In line with a European Union directive for member nations with more than 600,000 sheep, the United Kingdom implemented a tag and paper passport system for movement of sheep over nine months old in the mid-2000s following the 2001 foot and mouth disease outbreak.

About 10 million sheep, cattle and pigs were slaughtered during the outbreak and stock movements were halted, nationally, for months.

A sheep sale at Longtown, Cumbria, was found to have been pivotal in the outbreak’s national spread and undetected infections in flocks acted as a reservoir of disease, prolonging the outbreak.

England and Wales are now developing an electronic, all species “Livestock Information Service” designed to: enable quick and effective exotic disease response; improve productivity, animal health and welfare; and provide a competitive trade advantage.

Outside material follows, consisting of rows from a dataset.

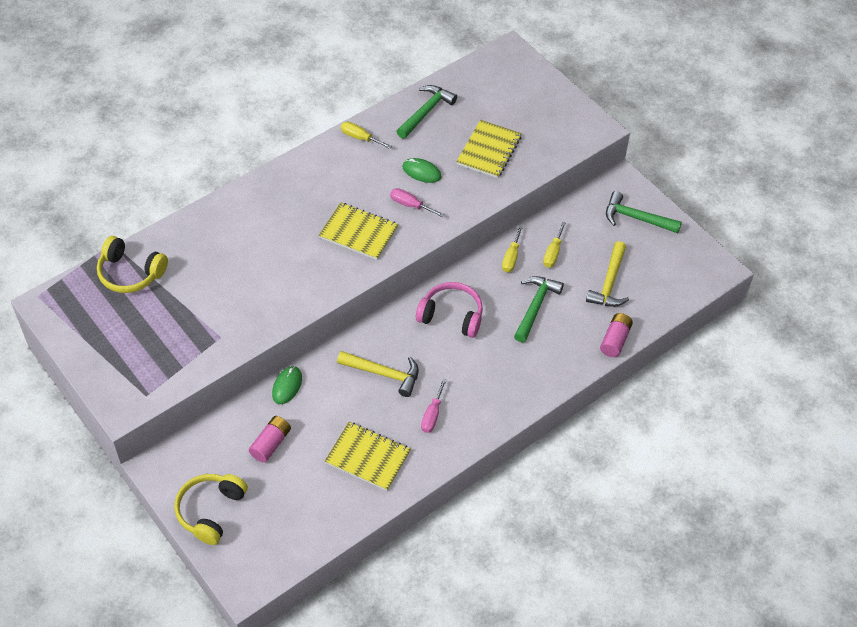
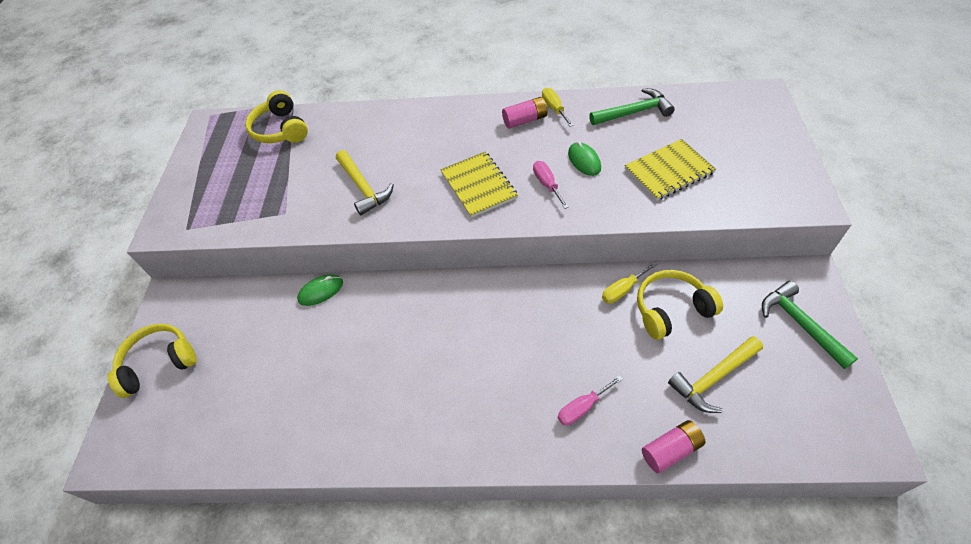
camera: 45 degrees right, 0 degrees up
pink battery [249,416,291,463] -> pink battery moved to [502,97,547,129]
yellow notebook [325,422,411,491] -> none
yellow hammer [337,351,419,397] -> yellow hammer moved to [336,150,394,215]
pink headphones [416,282,483,338] -> none
pink screwdriver [421,379,447,433] -> pink screwdriver moved to [558,375,623,426]
green hammer [514,276,564,342] -> none
yellow screwdriver [543,222,566,268] -> yellow headphones [637,270,723,340]

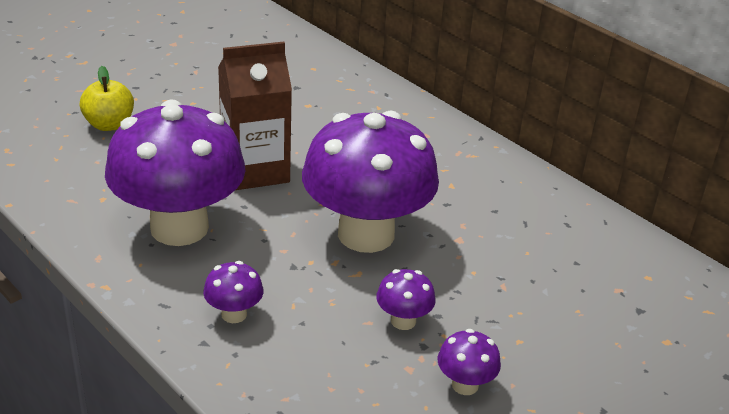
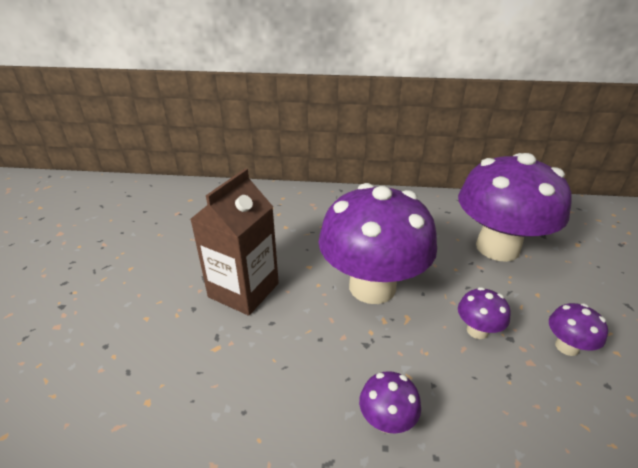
camera: 40 degrees left, 0 degrees up
yellow apple [80,66,134,131] -> none
purple mushroom [105,99,245,246] -> purple mushroom moved to [458,153,572,262]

In Australia, since January 2009, all sheep leaving a property must have a National Livestock Identification Scheme approved tag, and since July 2010, movements must be recorded on the NLIS database.

States have the option of implementing individual animal identification. To date only Victoria has taken this approach with sheep, making individual EID or visual tags mandatory from January 2017.

Beef + Lamb New Zealand’s Chris Houston (see main story) says with the exception of the United States, New Zealand is now one of the only countries in the developed world that doesn’t require livestock farms to register on a national database for biosecurity purposes. This is not a problem for cattle and deer farms, which are in NAIT, but it could be for other species including sheep and pigs.

“The situation is particularly challenging for biosecurity responders seeking to identify and visit lifestyle blocks and para-commercial farms that are under-represented in existing databases here.”